■ Your task ■
Report back each line of the data that contains the word "ffffff".

■ Provided data ■

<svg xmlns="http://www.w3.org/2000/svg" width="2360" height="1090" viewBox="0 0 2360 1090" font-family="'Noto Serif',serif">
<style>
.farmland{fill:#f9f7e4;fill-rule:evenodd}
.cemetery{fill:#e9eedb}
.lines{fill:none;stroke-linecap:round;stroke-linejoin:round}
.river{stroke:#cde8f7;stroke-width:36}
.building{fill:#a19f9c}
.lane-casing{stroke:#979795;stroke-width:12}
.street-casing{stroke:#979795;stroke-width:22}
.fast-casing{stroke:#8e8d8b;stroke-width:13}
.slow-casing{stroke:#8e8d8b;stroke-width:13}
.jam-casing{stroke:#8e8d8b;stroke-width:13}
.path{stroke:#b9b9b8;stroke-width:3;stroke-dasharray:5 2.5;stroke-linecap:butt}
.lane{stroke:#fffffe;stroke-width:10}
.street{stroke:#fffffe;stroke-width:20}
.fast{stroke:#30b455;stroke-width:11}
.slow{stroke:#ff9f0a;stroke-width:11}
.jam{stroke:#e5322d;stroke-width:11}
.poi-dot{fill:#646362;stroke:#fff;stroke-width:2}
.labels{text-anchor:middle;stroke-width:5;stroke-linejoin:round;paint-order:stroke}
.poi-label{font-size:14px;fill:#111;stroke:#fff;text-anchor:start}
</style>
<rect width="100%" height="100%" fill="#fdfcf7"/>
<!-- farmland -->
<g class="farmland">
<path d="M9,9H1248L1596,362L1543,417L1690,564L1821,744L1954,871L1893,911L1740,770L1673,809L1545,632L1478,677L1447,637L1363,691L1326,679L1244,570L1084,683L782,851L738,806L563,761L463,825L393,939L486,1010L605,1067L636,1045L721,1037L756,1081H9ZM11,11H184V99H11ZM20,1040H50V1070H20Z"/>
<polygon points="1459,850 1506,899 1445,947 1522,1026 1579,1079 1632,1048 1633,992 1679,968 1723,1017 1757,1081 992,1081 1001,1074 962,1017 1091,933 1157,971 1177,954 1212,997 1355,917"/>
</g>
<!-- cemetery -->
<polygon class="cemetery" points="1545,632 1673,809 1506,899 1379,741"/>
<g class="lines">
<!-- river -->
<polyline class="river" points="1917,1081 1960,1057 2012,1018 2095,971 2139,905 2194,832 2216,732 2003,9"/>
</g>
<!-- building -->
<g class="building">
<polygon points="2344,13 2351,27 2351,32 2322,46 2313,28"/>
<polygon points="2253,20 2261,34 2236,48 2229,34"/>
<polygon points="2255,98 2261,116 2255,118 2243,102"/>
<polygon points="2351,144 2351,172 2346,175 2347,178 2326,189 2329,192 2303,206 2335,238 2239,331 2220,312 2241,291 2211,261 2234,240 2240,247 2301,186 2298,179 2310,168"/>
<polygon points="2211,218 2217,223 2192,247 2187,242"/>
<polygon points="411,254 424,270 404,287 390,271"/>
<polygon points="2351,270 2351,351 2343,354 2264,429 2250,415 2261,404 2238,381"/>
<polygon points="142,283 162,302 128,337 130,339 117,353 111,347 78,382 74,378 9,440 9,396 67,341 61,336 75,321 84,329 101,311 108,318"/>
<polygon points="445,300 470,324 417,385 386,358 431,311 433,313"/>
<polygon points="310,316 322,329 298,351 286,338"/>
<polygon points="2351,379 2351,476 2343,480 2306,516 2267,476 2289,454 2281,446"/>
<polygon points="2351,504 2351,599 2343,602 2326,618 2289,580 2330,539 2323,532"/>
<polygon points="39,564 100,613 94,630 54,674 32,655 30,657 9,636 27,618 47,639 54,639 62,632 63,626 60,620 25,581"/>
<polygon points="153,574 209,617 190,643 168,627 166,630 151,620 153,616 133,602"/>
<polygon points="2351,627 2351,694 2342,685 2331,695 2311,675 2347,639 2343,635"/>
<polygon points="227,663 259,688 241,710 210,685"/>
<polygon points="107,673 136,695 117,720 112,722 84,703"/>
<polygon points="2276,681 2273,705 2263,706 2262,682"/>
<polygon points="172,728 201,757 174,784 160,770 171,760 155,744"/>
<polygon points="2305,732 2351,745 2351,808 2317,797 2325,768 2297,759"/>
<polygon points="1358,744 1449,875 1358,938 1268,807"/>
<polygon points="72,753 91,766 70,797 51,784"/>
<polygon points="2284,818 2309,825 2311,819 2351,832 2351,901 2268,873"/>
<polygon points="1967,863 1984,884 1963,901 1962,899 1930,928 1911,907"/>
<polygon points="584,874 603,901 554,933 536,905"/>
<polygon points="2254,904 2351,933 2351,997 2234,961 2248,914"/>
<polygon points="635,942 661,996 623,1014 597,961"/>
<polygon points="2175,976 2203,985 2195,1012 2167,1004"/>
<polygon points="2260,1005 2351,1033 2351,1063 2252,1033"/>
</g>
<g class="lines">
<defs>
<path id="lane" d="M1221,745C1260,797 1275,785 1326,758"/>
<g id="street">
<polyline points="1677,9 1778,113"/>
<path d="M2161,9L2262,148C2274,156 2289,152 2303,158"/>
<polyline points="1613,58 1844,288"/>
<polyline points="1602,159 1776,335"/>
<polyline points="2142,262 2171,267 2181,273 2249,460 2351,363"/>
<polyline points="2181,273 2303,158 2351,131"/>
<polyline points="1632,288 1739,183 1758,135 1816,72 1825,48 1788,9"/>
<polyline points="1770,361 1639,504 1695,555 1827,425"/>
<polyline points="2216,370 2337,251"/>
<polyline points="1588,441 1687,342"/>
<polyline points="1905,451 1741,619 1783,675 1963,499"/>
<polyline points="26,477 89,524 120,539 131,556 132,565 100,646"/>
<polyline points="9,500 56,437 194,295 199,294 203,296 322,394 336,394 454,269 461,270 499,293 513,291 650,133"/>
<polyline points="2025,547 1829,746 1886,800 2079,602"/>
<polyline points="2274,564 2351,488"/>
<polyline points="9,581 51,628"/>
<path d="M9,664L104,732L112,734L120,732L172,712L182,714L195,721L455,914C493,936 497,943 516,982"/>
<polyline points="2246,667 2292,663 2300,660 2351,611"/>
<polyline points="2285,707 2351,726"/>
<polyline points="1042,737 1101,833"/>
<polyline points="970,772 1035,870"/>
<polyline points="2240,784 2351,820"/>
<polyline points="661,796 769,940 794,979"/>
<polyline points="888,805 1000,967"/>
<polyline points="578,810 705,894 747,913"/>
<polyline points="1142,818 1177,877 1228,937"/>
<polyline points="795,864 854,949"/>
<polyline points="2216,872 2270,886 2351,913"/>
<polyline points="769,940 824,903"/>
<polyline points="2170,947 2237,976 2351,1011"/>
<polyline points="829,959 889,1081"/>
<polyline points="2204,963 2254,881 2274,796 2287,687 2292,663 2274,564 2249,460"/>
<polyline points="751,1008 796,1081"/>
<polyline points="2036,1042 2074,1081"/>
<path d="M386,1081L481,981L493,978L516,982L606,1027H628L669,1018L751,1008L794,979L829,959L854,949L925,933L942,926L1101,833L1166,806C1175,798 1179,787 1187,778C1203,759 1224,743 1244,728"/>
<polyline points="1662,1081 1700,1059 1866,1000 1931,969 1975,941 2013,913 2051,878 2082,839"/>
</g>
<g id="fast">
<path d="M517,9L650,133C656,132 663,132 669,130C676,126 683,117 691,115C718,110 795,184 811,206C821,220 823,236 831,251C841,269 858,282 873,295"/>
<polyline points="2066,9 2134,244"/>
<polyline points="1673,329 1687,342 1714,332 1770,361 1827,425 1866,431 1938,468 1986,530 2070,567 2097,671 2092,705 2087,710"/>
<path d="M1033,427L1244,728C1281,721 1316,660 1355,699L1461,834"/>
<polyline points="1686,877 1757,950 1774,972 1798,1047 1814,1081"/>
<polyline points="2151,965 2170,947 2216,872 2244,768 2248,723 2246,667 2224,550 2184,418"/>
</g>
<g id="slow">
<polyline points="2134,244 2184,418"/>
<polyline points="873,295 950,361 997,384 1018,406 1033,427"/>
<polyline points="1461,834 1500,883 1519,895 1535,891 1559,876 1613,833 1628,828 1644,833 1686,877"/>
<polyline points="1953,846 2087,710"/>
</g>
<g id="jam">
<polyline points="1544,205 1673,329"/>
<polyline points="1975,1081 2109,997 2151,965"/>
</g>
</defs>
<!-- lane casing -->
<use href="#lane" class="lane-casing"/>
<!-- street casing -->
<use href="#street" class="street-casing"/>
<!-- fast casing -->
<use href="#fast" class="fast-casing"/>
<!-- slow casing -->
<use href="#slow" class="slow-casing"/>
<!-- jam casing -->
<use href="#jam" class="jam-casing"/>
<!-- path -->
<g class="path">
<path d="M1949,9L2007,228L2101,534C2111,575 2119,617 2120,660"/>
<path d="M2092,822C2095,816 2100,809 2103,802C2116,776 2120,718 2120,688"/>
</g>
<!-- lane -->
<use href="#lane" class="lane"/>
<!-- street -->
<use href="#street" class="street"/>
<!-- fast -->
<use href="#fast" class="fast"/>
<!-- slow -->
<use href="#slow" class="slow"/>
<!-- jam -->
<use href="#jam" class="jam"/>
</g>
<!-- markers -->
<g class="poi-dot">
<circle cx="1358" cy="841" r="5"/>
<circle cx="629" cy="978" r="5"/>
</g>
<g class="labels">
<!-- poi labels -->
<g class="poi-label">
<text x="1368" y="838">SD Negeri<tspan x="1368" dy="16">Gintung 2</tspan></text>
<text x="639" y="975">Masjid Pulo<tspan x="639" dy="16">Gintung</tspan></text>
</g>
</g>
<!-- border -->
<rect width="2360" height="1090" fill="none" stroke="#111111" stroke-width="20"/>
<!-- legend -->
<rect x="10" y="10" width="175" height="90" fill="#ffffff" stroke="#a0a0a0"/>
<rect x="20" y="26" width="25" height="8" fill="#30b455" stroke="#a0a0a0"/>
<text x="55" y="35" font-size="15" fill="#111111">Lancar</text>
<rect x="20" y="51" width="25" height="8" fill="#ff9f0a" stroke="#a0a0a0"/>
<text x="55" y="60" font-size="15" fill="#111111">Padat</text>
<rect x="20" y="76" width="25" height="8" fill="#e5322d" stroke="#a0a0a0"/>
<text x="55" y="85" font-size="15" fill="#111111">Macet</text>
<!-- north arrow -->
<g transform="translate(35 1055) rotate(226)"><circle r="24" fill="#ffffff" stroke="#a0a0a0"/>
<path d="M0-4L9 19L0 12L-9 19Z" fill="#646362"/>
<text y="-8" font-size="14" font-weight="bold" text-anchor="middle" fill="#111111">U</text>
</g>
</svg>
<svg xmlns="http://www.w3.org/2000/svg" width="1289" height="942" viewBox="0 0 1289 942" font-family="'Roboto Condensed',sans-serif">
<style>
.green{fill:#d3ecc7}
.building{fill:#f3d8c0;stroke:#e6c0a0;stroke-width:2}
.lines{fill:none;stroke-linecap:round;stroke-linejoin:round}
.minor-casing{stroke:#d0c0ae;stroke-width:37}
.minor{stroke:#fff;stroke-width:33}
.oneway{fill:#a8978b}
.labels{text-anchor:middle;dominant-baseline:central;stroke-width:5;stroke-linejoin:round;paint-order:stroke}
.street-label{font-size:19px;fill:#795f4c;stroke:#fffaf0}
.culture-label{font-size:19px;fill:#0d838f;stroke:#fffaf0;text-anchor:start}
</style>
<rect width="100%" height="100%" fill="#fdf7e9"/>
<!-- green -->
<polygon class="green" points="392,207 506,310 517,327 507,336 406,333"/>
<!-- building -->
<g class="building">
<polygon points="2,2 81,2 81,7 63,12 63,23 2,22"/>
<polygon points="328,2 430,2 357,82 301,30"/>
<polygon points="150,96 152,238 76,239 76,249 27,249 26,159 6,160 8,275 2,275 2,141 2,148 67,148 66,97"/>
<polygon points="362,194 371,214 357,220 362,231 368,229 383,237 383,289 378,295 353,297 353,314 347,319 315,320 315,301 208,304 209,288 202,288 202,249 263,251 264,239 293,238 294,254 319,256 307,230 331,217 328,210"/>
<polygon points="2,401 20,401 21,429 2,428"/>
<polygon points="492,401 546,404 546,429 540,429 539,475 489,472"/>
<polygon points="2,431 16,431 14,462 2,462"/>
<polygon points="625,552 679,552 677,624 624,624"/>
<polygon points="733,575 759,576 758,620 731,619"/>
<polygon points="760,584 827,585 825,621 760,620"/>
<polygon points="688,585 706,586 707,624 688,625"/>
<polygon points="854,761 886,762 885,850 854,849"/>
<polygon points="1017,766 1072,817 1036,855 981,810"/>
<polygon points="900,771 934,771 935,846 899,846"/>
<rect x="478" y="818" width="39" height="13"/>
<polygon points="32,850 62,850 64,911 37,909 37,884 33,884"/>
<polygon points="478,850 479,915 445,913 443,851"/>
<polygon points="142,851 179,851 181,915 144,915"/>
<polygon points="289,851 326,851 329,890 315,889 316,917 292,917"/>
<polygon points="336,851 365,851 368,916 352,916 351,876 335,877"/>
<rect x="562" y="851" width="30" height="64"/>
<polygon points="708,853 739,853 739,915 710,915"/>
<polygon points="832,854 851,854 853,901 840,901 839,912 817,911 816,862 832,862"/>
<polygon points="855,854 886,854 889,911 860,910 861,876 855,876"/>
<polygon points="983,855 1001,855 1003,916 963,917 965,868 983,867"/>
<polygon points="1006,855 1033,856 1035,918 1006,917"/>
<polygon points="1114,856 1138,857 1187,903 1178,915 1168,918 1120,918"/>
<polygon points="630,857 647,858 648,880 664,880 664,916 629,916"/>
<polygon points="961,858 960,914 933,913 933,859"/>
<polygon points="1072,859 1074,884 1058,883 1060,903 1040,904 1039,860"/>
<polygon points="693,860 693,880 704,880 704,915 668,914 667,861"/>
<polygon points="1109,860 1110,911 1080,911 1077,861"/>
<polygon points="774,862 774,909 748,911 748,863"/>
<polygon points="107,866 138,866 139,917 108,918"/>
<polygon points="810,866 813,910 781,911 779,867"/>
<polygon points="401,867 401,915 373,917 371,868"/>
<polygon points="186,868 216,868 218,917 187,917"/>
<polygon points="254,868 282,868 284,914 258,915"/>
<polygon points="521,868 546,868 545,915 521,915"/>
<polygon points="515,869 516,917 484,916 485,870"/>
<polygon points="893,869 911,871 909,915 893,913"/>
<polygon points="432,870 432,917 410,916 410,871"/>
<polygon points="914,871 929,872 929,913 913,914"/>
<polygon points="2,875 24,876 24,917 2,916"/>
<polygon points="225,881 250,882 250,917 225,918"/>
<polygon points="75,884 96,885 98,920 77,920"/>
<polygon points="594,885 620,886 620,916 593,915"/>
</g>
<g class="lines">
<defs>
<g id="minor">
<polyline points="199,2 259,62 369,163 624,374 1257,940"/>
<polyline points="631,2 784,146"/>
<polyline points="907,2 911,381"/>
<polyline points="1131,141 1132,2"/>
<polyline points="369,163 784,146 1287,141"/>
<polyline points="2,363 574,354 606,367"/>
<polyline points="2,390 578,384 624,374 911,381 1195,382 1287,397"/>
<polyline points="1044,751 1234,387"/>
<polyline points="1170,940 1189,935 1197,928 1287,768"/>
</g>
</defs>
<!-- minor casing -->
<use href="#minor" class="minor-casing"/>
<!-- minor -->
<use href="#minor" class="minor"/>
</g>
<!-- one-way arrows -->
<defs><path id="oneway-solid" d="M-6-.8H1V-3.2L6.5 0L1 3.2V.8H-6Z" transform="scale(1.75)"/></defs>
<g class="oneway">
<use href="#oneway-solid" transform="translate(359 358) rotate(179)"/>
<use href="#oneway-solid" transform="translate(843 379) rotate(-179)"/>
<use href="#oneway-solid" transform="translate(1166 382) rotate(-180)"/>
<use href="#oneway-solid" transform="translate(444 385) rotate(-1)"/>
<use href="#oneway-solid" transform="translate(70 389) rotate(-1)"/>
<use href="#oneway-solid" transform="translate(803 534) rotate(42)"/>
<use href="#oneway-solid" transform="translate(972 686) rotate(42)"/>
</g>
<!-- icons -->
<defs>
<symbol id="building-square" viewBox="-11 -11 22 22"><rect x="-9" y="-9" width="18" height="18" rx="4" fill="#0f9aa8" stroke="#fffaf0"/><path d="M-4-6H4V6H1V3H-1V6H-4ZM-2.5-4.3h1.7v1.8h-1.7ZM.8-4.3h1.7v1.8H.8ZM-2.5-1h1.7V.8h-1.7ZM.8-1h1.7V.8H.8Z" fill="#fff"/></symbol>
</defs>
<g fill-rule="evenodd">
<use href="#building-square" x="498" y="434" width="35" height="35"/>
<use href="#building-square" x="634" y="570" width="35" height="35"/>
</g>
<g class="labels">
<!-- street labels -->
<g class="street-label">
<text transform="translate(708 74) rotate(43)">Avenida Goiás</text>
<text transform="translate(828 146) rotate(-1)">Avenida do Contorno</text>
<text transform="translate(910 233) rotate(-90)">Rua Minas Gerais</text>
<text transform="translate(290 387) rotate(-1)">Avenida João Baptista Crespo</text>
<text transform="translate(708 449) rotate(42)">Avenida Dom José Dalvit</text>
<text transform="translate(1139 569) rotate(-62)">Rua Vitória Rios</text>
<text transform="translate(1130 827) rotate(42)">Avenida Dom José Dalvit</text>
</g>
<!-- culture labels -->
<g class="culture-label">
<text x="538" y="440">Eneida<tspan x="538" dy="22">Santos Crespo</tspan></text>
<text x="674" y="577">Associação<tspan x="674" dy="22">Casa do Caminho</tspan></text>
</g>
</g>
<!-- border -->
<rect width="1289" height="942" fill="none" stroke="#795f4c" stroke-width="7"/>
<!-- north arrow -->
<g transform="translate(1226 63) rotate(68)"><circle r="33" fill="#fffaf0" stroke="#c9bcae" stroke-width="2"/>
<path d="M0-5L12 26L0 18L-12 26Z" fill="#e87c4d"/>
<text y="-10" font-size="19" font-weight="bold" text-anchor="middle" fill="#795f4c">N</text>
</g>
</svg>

■ Solution to this task ■
<rect x="10" y="10" width="175" height="90" fill="#ffffff" stroke="#a0a0a0"/>
<g transform="translate(35 1055) rotate(226)"><circle r="24" fill="#ffffff" stroke="#a0a0a0"/>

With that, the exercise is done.